Routing Around the Web
By Dale Dougherty
Participants of Tim O'Reilly's September Peer-to-Peer (P2P) Summit included leading developers from large companies like Microsoft, IBM, and Intel as well as from several innovative open-source projects including Freenet, Gnutella, and Jabber. One of the summit's topics was how much of the attention paid to P2P focuses on Napster, largely due to the client's notoriety. In O'Reilly's opinion, Napster is simply a part, albeit an important one, of a developing P2P story that's reshaping the Internet, yet again.
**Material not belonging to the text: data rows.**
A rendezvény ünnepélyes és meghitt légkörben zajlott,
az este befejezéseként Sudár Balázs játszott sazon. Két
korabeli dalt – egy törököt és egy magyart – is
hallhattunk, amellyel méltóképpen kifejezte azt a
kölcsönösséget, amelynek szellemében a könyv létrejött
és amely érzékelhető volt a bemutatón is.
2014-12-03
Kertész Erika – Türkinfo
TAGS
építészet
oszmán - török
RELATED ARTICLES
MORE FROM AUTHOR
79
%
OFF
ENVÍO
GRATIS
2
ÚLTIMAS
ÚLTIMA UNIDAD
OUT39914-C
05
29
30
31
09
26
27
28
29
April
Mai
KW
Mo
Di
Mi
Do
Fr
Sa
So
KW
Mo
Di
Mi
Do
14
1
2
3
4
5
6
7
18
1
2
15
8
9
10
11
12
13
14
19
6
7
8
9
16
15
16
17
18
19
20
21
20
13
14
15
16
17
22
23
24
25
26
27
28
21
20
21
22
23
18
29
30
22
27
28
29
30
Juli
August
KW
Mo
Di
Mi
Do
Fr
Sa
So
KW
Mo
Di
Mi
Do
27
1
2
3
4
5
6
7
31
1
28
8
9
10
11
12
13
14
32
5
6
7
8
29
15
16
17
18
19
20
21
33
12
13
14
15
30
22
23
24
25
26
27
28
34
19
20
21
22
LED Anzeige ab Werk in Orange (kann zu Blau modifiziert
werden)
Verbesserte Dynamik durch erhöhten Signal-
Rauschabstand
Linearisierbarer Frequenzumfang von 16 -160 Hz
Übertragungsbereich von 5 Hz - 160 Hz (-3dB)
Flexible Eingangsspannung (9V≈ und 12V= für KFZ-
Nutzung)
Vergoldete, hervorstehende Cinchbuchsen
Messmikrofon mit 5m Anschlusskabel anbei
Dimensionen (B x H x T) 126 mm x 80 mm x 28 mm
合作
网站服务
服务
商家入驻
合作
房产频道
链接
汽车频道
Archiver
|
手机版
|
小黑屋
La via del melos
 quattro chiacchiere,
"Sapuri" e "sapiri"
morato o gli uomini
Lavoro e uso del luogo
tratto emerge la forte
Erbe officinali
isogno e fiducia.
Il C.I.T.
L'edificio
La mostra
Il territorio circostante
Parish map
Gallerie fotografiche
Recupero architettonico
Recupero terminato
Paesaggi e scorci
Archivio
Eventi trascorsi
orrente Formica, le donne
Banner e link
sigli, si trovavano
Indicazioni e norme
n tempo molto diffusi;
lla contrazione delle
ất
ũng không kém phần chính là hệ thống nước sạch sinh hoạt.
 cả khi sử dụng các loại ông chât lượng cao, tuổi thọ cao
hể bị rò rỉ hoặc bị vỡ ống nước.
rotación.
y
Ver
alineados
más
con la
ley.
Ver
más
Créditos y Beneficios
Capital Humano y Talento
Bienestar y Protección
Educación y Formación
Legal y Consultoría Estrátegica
P2P has yet to be well defined. It can refer to file-sharing, distributed computation, instant messaging (IM), server-to-server communication, device-to-device connections, and more. Some P2P applications aren't necessarily purely P2P, either; that is, they may not be entirely decentralized, choosing to rely on only a few centralized services. While the P2P Summit participants didn't want to pin down a tight definition of P2P, they agreed that it isn't very new. Decentralization has been fundamental to Internet architecture since the very beginning, if you consider how packets are routed from one machine to another. What makes P2P seem new, they agreed, is that many things on the Internet are harder to do today than they were just a few years ago.
P2P technologies make sense because of the ways in which the Internet has changed. For example, many computers don't have their own Internet addresses anymore. Each computer used to be assigned its own IP number that mapped to a domain name. Today most ISPs and corporate LANs assign each computer a dynamic IP address from a pool of IP numbers.